• **What you need to do**
Below are the records; retype them exactly and omit each picture.

Dataset entries
* * * * * * * * *

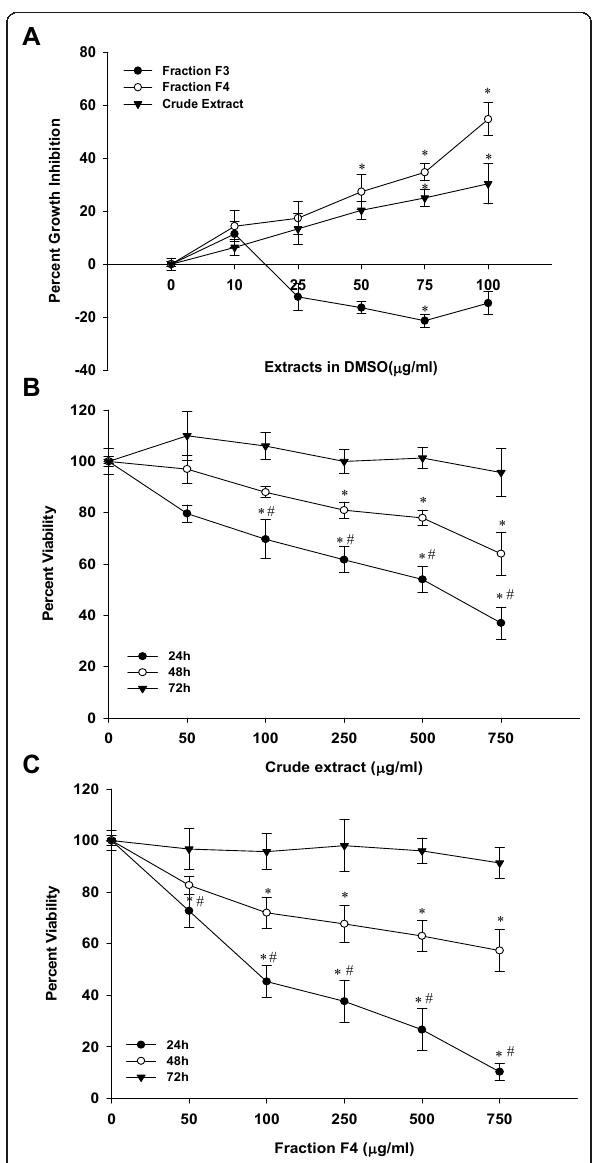
Figure 2 Dose-dependent effect of B. pinnata leaf extract and its chromatographic fraction on the viability of human cervical cancer cells . A . HeLa cells incubated in 96 well plate without or with indicated concentration of B. pinnata crude leaf extract or its fraction F3 and F4 were examined for cell viability at 24 h by MTT assay as described in Methods. Percent growth inhibition was measured w.r.t. untreated controls. B and C . HeLa cells incubated with increasing concentration of crude extract (B) and fraction F4 (C) were examined for cell viability at 24 h, 48 h and 72 h and their percent viability was measured by MTT assay. The results are representative of three independent experiments with similar results. Values are mean ± SD of the triplicate cultures. *p < 0.05 versus untreated cultures. #p < 0.05 versus cells treated at similar dose of crude extract or fraction F4 treatment at 48 h or 72 h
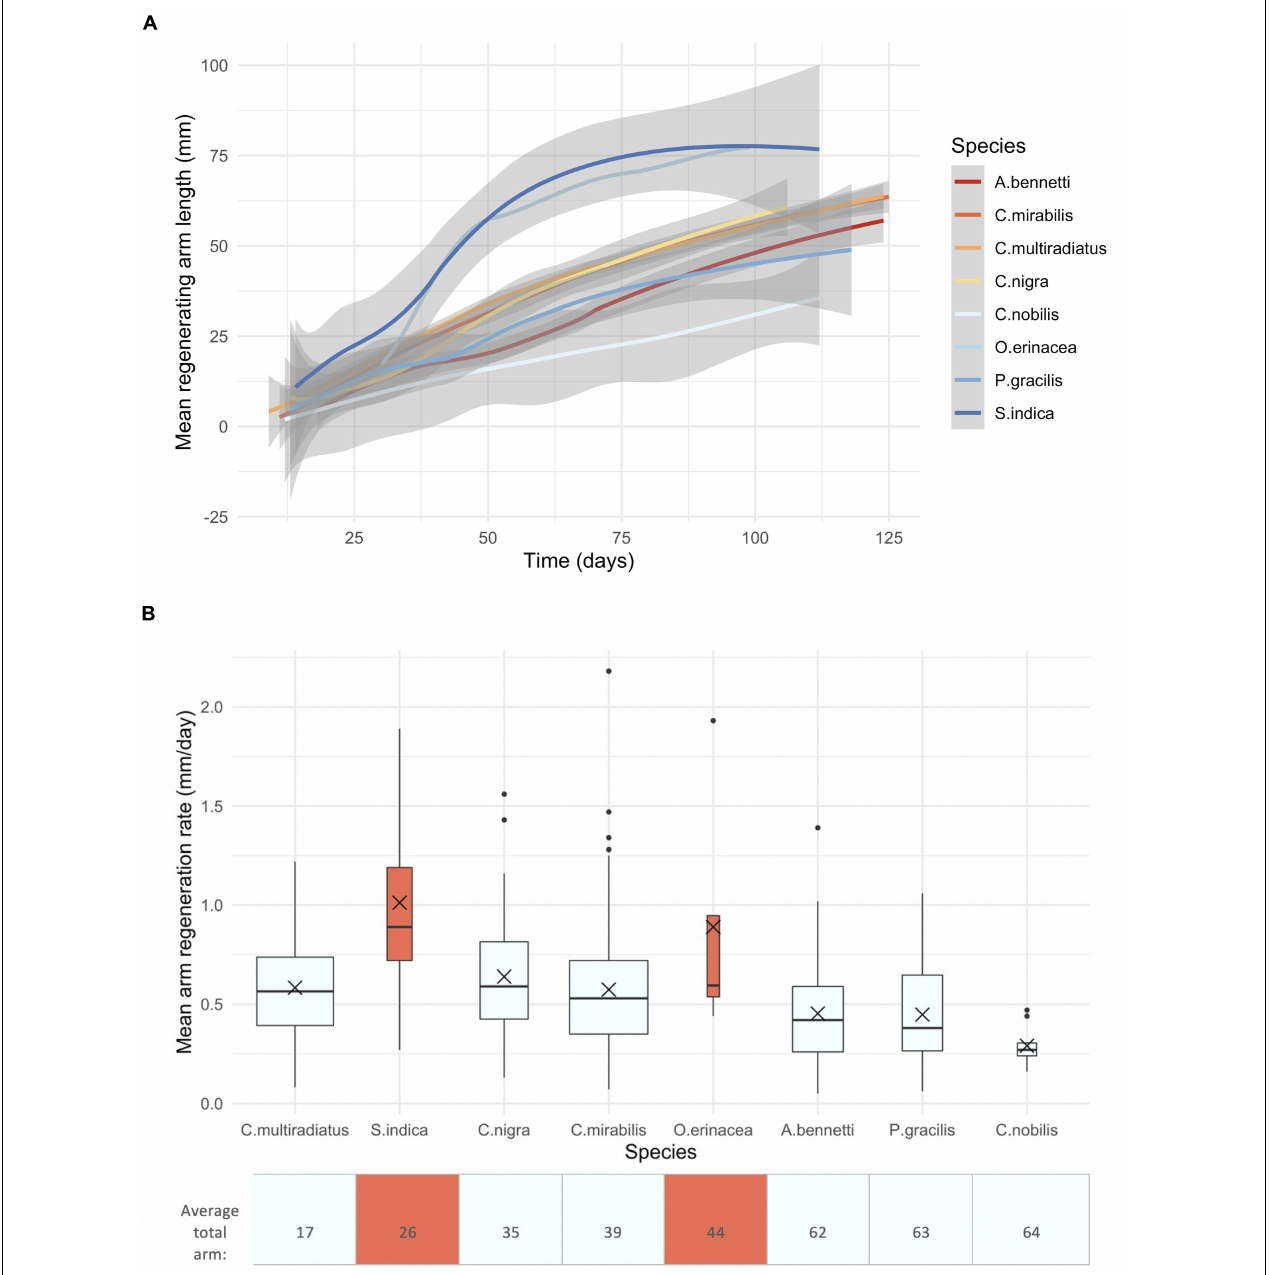
FIGURE 3 | Arm length over time (A) and mean regeneration rates of eight tropical feather stars (B) : six non-swimming [blue in (B) ] family Comatulidae ( Anneissia bennetti, Capillaster multiradiatus, Clarkcomanthus mirabilis, Comaster nobilis, Comatella nigra, Phanogenia gracilis), and two swimming [red in (B) ] family Mariametridae ( Oxymetra cf. erinacea, Stephanometra indica) . (A) The 95% confidence interval of each curve is shown. (B) Species are ordered by average arm number, increasing from left to right. Box and whiskers show the median as a line, first and third quartiles as hinges, and the highest and lowest values within 1.5 times the inter-quartile range as whiskers. X = mean. Generated from 535 independent segments on 123 adult feather stars. Boxplot width scaled with sample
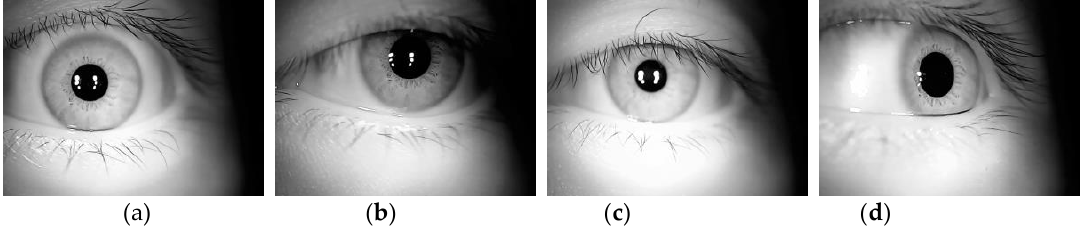
Figure 3. Examples of multi-state irises: ( a ) normal iris, ( b ) iris with dark condition, ( c ) iris with defocused condition, ( d ) iris with deflected condition.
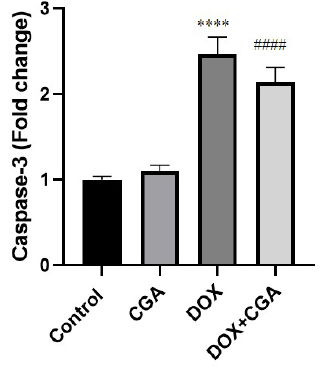
Figure 7. Apoptotic marker in cardiac tissue. The caspase-3 mRNA expression levels were signifi- cantly decreased with CGA treatment. Data are presented as the means ± SD. **** p < 0.0001 vs. the control group, #### p < 0.0001 vs. the DOX group (n = 7). CGA: Chlorogenic acid (100 mg/kg); DOX: Doxorubicin (15 mg/kg).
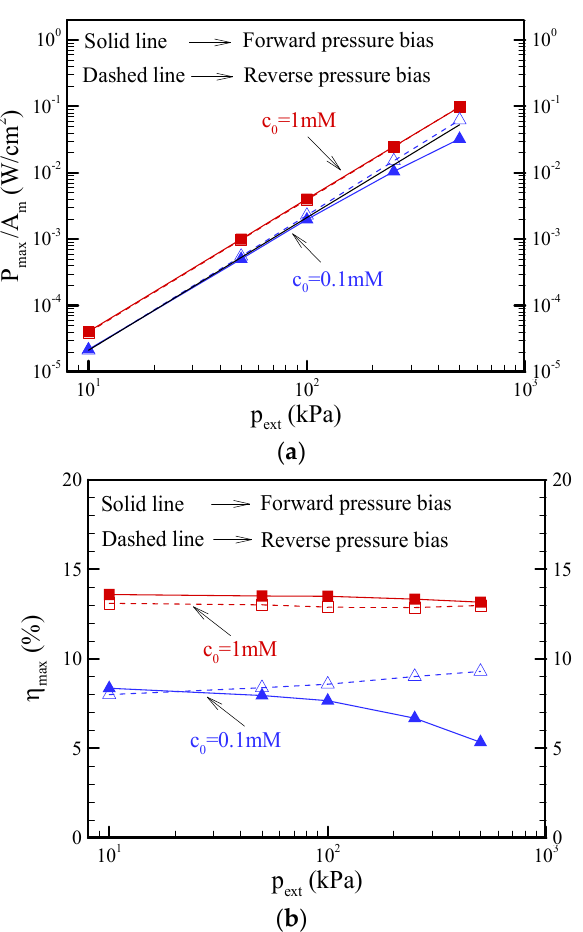
Figure 9. Plots of the ( a ) maximum power density (P max /A m ) and ( b ) maximum conversion efficiency ( η max ) as a function of the pressure bias at the different salt concentrations. Note that θ = 1.2 ◦ , σ s = − 5 mC/m 2 , and b = 20 nm. A m = π (a m ) 2 , where a m is the radius at the middle of the conical nanopore. The black solid line in (a) refers to the maximum power density predicted for the salt concentration of c = 0.1 mM under the equilibrium EKEC assumption.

* * * * * * * * *

• **Result of this task**
Figure 2 Dose-dependent effect of B. pinnata leaf extract and its chromatographic fraction on the viability of human cervical cancer cells . A . HeLa cells incubated in 96 well plate without or with indicated concentration of B. pinnata crude leaf extract or its fraction F3 and F4 were examined for cell viability at 24 h by MTT assay as described in Methods. Percent growth inhibition was measured w.r.t. untreated controls. B and C . HeLa cells incubated with increasing concentration of crude extract (B) and fraction F4 (C) were examined for cell viability at 24 h, 48 h and 72 h and their percent viability was measured by MTT assay. The results are representative of three independent experiments with similar results. Values are mean ± SD of the triplicate cultures. *p < 0.05 versus untreated cultures. #p < 0.05 versus cells treated at similar dose of crude extract or fraction F4 treatment at 48 h or 72 h
FIGURE 3 | Arm length over time (A) and mean regeneration rates of eight tropical feather stars (B) : six non-swimming [blue in (B) ] family Comatulidae ( Anneissia bennetti, Capillaster multiradiatus, Clarkcomanthus mirabilis, Comaster nobilis, Comatella nigra, Phanogenia gracilis), and two swimming [red in (B) ] family Mariametridae ( Oxymetra cf. erinacea, Stephanometra indica) . (A) The 95% confidence interval of each curve is shown. (B) Species are ordered by average arm number, increasing from left to right. Box and whiskers show the median as a line, first and third quartiles as hinges, and the highest and lowest values within 1.5 times the inter-quartile range as whiskers. X = mean. Generated from 535 independent segments on 123 adult feather stars. Boxplot width scaled with sample
Figure 3. Examples of multi-state irises: ( a ) normal iris, ( b ) iris with dark condition, ( c ) iris with defocused condition, ( d ) iris with deflected condition.
Figure 7. Apoptotic marker in cardiac tissue. The caspase-3 mRNA expression levels were signifi- cantly decreased with CGA treatment. Data are presented as the means ± SD. **** p < 0.0001 vs. the control group, #### p < 0.0001 vs. the DOX group (n = 7). CGA: Chlorogenic acid (100 mg/kg); DOX: Doxorubicin (15 mg/kg).
Figure 9. Plots of the ( a ) maximum power density (P max /A m ) and ( b ) maximum conversion efficiency ( η max ) as a function of the pressure bias at the different salt concentrations. Note that θ = 1.2 ◦ , σ s = − 5 mC/m 2 , and b = 20 nm. A m = π (a m ) 2 , where a m is the radius at the middle of the conical nanopore. The black solid line in (a) refers to the maximum power density predicted for the salt concentration of c = 0.1 mM under the equilibrium EKEC assumption.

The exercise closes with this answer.